Nice compact computer, but then you will have a separate computer that needs booting just to play the older games. Plus having to share a monitor though a PVM Switch helps here. DOS BOX and Windows Virtual PC For Windows XP you can use Microsoft Virtual PC in your modern PC. When I had a DOS/Windows Workgroups 3.11 PC, I setup a CHOICE Menu in the CONFIG.SYS and AUTOEX.BAT files which would set the memory parameters such as EMMS or just HIMEM or no Memory Management depending on what each game required. A reboot of the PC would be required for the different memory configurations. DOS Box a much better route which has great compatibility. It boots up with EMMS/HIMEM/CLEAN BOOT all automatic to support each game particular memory requirement and has multilple Soundcard brand support all "built in". Run Soundblaster or Gravis or Adlib, DOSBox already setup for all with no need of rebooting. Fortunately I had backed up all the older DOS games to CDRs, an easy transfer to the newer Win 7 64bit PC running DOS Box. DOS Box runs Windows Workgroups 3.11, games and ALL the Creative Soundblaster demo programs including the Talking Parrot, proof of great soundcard compatibility!

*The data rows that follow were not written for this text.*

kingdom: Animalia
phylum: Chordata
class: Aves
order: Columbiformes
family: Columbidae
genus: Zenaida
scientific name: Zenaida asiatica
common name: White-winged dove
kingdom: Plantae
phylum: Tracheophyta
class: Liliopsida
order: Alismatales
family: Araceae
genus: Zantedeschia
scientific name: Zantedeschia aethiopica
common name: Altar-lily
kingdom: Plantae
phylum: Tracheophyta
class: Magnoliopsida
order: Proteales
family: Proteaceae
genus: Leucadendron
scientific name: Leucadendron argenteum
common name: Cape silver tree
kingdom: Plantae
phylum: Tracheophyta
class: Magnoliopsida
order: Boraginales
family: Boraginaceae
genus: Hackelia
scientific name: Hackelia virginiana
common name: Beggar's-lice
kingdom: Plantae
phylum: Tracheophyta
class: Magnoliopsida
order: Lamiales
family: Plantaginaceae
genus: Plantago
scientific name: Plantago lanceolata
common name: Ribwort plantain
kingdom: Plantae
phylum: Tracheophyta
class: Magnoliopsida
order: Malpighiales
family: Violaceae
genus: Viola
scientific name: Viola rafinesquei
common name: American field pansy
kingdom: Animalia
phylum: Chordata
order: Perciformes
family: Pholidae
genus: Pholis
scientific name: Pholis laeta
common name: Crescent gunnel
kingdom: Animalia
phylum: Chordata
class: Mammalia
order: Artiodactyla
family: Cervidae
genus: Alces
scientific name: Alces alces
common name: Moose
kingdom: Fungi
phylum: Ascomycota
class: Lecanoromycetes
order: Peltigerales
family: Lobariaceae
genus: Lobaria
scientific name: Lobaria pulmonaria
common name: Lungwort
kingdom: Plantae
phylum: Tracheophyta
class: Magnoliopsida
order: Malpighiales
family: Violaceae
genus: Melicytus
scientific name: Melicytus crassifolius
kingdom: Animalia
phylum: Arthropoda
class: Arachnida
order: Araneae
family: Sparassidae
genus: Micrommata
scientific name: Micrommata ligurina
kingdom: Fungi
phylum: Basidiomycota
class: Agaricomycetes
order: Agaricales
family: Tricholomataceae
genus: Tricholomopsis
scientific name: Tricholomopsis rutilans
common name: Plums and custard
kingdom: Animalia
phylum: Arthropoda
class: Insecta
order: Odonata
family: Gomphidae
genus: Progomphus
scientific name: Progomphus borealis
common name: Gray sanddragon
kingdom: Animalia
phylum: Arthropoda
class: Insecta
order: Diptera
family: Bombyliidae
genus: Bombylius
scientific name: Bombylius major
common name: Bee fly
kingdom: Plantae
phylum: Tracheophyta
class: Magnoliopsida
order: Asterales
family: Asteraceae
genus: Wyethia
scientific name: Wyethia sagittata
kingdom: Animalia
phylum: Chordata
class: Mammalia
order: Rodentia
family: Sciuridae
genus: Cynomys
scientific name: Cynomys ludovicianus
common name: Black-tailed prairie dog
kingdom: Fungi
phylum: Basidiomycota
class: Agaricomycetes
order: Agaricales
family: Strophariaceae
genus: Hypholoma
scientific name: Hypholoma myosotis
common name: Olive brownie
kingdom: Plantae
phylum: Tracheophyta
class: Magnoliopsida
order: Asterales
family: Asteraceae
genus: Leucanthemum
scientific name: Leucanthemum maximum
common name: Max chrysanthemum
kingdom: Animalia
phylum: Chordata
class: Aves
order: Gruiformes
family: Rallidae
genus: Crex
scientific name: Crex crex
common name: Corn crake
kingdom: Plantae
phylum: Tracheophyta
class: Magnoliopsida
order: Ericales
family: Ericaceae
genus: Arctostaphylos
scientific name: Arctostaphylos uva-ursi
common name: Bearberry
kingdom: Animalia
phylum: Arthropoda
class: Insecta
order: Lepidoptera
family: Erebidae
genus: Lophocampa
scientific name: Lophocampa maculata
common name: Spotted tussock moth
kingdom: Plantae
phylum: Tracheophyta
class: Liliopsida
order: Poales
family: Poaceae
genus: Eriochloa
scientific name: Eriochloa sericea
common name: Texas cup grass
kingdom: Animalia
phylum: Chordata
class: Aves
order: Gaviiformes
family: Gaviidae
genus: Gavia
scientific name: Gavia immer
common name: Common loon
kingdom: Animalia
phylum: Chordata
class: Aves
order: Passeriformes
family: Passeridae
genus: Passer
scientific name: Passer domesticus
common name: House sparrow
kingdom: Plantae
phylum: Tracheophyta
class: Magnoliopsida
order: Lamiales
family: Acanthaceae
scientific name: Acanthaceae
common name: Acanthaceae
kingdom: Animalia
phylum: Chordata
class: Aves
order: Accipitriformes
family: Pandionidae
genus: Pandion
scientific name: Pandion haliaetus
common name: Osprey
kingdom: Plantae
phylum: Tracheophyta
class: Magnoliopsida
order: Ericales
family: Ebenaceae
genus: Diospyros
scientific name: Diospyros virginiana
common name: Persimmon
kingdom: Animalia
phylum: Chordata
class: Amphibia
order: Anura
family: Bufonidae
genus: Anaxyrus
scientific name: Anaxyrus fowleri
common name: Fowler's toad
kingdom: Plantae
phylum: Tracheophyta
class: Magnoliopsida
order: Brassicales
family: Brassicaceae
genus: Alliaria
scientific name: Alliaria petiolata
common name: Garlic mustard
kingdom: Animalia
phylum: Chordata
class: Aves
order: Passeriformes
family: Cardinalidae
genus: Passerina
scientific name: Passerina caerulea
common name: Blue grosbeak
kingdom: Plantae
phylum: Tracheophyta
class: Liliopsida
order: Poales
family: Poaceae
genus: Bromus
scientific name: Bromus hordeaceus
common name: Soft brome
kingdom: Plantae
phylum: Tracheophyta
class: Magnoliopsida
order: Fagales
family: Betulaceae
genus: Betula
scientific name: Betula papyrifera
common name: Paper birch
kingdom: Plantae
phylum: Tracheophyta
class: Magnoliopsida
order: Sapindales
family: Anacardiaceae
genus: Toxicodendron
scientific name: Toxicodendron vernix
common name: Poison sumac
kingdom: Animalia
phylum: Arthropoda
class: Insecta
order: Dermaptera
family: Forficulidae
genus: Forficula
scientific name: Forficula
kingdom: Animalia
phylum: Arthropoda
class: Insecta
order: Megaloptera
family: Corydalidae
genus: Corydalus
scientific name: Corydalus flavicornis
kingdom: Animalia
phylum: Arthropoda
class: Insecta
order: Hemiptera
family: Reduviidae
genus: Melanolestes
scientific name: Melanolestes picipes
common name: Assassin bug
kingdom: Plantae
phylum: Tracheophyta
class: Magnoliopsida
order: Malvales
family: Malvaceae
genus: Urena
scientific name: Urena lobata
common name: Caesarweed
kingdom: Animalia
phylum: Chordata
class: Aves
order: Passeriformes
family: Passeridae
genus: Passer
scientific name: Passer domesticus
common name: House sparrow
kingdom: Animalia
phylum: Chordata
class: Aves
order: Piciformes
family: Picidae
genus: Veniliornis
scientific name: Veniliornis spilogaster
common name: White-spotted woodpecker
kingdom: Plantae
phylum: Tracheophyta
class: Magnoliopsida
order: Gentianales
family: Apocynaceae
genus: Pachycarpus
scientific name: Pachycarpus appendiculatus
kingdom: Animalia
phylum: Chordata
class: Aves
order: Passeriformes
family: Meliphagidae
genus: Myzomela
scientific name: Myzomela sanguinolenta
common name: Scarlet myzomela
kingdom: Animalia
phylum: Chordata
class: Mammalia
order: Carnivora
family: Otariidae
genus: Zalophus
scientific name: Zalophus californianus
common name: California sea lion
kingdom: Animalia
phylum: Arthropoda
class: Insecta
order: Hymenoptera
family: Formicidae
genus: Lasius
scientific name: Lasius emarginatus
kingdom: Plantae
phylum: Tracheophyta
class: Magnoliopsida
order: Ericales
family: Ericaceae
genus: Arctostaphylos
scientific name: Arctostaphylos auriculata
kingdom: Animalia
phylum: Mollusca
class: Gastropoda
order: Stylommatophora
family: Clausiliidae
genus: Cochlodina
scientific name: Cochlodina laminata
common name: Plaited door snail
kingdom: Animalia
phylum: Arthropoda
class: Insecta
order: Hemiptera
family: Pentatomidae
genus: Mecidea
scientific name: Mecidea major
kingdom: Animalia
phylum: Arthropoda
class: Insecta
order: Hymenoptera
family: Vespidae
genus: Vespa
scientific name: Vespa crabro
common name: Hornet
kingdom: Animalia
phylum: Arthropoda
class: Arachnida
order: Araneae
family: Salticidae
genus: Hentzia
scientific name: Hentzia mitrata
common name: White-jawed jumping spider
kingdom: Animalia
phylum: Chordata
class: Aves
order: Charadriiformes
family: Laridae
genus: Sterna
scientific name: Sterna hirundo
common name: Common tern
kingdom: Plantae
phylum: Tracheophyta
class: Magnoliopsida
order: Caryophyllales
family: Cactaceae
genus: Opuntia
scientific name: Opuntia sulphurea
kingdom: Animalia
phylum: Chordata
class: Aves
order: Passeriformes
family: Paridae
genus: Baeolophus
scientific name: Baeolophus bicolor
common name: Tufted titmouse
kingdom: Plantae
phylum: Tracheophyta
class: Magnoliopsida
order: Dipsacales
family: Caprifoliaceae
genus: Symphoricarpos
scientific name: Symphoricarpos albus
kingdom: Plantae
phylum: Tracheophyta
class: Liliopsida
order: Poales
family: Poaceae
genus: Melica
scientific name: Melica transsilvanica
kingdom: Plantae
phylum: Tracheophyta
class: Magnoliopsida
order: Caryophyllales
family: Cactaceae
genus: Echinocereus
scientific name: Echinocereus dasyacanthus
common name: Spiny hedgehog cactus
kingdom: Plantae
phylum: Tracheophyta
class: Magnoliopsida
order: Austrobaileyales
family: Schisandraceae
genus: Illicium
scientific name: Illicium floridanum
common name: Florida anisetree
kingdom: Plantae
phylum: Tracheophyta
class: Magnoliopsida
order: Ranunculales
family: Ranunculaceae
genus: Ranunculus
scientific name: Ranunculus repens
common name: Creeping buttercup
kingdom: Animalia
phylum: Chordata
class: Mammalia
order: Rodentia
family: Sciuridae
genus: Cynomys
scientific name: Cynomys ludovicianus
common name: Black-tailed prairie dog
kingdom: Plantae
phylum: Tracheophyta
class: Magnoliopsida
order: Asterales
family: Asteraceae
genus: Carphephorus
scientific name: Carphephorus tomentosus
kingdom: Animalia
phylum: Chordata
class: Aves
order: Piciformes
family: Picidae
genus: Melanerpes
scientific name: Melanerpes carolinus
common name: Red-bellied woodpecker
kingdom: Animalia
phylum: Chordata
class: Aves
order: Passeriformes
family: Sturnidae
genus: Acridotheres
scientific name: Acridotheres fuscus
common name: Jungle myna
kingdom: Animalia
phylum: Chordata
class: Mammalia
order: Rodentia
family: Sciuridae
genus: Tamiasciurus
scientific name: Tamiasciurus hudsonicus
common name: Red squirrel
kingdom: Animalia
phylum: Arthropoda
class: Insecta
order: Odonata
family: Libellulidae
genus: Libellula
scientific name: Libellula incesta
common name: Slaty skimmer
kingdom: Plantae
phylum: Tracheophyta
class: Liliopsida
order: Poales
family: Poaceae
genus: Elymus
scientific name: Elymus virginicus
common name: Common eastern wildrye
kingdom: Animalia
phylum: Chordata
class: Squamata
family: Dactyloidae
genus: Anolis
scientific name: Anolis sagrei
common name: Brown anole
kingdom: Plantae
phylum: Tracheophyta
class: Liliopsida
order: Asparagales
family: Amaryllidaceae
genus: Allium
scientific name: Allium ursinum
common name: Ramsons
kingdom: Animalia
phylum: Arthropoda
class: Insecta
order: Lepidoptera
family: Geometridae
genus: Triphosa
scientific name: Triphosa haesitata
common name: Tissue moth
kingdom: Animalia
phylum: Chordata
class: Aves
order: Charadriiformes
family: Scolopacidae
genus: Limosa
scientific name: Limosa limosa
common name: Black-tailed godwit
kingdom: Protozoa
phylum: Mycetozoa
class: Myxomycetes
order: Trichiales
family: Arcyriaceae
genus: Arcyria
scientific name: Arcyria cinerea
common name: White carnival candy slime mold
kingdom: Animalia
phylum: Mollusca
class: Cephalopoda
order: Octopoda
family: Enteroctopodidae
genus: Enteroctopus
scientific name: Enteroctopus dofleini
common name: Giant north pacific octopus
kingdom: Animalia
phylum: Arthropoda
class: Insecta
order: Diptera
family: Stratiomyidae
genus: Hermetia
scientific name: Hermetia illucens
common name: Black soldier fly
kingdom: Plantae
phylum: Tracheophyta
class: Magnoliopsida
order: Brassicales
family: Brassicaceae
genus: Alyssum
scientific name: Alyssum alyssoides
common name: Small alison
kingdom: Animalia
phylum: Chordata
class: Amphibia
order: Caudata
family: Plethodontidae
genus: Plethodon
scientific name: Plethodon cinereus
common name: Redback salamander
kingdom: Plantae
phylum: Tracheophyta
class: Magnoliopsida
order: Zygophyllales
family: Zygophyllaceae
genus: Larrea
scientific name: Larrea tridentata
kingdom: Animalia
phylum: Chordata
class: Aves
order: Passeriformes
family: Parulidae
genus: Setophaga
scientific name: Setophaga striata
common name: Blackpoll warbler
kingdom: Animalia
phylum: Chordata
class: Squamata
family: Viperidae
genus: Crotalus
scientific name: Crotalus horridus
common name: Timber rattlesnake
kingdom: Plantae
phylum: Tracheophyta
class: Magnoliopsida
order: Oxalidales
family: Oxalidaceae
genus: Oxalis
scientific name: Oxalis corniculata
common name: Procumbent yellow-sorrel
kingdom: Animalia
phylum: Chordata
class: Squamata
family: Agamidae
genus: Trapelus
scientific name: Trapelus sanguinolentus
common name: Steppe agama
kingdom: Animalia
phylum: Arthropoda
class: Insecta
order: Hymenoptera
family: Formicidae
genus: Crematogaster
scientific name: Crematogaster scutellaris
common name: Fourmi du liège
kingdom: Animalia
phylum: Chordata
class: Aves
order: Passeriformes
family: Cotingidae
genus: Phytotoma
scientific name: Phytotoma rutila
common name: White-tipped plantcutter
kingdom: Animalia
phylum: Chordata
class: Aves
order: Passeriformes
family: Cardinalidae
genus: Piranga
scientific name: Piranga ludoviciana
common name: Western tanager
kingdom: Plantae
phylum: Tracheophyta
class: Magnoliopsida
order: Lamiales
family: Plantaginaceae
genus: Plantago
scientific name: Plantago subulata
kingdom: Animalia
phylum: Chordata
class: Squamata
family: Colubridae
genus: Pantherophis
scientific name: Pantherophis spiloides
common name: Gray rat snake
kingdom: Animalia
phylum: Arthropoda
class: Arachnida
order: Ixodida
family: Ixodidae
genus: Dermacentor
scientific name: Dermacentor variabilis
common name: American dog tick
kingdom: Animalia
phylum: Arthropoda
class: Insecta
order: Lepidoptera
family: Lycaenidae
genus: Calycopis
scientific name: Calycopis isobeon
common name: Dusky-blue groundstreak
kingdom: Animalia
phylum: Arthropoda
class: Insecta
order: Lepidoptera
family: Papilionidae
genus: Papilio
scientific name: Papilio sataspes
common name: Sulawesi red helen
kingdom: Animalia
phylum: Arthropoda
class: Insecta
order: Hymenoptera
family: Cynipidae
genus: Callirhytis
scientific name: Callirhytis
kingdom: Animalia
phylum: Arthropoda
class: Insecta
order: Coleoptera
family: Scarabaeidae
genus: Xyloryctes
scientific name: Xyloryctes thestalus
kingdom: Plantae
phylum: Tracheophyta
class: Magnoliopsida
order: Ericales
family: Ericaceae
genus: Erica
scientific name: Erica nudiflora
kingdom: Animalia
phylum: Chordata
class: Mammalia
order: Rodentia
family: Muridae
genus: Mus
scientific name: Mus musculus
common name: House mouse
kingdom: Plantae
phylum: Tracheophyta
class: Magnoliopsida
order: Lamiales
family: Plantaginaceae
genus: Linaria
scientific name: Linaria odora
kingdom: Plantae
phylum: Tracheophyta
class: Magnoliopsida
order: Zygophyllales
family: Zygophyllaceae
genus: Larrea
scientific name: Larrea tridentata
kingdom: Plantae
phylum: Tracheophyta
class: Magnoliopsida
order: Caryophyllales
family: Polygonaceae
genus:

I keep running into games that don't work with DOSBox (last one was just a week ago), but for 95% of the stuff you throw at it it's great. It's also well known by now, so I assumed Colek has a reason for wanting a dedicated machine.
DOS games may require a SoundBlaster-compatible card. What's bad about SIS? I've never owned one, so I have no idea.
Sorry if that came across as knocking SIS. I meant I have no idea if they're good or not, but that this might warrant further investigation. About the sound, you might get by with just a SB but might want e.g. an AWE32 and/or any of the various MIDI cards at some point since they all sound different (with the SB being the lowest common denominator).
Thanks for your help guys, I guess I'll just go ahead and use DosBox for my gaming That MIDI soundfont sounds amazing btw -
Yup, the Roland devices - specifically the SCC-1 I believe - are what the game was developed on. So it makes sense that this sounds good.